A Sordo le escoltó la dirección canaria (María Vanesa Frahija, María José Betancort, Carmen Marerro… entre otros integrantes) y concluyó con una intervención que repasó los conflictos que atenaza a la democracia y a la clase trabajadora. Quien más necesita cuidar la democracia es precisamente la clase obrera. Solo los más poderosos pueden prescindir de la democracia. Es un instrumento, por tanto, que iguala a los desiguales; o, al menos, los iguala todo lo que se puede.
En las islas hay bajos salarios, paro estructural, carestía de la vivienda y cesta de la compra elevada. Mas no son males endémicos e inevitables. Eso sí, defender posiciones colectivas precisa de organización. Así es: sin organización no hay avances, no concurren conquistas sociales. De ahí, que se entienda el intento permanente de deslegitimar a los sindicatos.
La irrupción de Vox y partidos de ultraderecha de todo pelaje en Europa, amenazan a los sindicatos, a la clase trabajadora y, no siendo menos, a la democracia. La cantidad de artículos constitucionales que dan cobijo a la acción sindical y al diálogo social. Preceptos que ya les gustaría tumbar a Vox.
El convenio colectivo no solo se ciñe a regular aspectos laborales concretos, que también y son importantes, pero igualmente es el resultado de una correlación de fuerzas. Y según la fuerza que acumules, podrás lograr derechos o no. Así de claro. Análisis concreto de la realidad concreta, como dirían los marxistas.

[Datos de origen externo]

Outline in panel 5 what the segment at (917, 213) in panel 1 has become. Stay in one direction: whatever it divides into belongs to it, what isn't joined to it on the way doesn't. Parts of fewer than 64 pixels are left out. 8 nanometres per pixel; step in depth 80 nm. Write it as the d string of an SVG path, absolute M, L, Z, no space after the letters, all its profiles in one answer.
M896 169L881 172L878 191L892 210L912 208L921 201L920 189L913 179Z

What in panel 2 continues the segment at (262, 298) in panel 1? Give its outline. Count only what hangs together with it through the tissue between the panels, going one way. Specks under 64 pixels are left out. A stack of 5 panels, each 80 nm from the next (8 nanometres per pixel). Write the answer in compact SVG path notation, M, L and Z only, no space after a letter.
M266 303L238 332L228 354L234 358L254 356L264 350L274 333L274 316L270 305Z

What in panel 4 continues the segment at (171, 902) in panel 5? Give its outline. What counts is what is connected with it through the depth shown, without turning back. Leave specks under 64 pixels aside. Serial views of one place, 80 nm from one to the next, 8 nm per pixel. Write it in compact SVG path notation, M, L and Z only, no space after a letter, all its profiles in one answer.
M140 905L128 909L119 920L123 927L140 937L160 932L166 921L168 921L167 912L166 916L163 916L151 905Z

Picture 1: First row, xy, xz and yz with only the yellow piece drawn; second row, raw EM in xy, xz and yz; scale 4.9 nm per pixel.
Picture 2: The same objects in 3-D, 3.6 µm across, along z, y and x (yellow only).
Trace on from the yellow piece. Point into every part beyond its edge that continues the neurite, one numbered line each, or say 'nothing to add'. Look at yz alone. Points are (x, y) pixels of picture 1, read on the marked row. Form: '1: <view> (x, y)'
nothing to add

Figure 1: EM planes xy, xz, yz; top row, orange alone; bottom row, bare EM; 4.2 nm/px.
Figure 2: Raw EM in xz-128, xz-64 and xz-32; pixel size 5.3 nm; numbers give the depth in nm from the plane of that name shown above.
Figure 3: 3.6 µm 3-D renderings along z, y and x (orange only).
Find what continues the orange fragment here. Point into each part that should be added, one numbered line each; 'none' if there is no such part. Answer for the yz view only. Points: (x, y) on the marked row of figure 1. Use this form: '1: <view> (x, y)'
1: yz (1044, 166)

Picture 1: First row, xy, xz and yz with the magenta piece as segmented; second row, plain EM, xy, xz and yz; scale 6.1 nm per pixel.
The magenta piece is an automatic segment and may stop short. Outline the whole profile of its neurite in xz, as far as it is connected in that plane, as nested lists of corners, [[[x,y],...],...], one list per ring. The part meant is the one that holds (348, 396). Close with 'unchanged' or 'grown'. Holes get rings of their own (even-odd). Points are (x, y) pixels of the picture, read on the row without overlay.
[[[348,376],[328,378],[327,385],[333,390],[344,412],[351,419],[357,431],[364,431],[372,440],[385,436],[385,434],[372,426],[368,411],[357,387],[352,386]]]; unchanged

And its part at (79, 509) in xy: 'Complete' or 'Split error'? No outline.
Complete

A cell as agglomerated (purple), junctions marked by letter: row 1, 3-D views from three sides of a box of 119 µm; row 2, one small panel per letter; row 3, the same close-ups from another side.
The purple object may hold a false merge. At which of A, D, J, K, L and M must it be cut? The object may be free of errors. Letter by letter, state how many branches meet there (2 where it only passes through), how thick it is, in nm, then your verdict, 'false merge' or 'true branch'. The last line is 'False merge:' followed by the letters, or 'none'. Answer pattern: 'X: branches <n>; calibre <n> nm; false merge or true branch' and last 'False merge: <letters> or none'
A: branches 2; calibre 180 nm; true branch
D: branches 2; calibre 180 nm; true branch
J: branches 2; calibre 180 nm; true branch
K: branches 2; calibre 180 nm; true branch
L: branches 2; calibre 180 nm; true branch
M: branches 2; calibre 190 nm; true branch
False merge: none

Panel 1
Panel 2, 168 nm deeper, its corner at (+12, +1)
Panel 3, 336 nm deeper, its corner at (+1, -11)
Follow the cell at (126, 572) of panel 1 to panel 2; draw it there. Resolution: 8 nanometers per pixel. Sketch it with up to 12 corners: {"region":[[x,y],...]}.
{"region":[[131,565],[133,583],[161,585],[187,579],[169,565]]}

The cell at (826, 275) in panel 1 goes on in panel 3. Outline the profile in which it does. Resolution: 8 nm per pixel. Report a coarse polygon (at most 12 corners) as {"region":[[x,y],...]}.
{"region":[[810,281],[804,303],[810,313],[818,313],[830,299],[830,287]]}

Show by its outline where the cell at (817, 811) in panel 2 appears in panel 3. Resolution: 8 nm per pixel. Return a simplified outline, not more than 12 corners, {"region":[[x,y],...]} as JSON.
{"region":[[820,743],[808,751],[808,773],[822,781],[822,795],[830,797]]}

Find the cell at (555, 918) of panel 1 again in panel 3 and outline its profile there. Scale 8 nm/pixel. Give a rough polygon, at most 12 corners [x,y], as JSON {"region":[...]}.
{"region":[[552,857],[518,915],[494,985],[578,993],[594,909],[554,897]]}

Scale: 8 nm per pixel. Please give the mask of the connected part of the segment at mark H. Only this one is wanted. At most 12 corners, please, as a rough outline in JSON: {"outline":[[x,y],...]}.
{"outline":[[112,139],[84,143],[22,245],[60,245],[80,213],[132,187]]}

Es llamativo cómo los sindicatos mantienen un tirón social a diferencia de las siglas políticas, maltrechas en la última década por los populismos posGran Recesión de 2008. El conflicto laboral nunca desaparecerá y, por ende, la única forma y mejor de gestionarlo es el diálogo social. Anular al interlocutor, y sus intereses, es absurdo. Entre otras cosas, porque en el caso de Comisiones Obreras su financiación en más del 80% procede de las cuotas que abona su afiliación; más de un millón en España.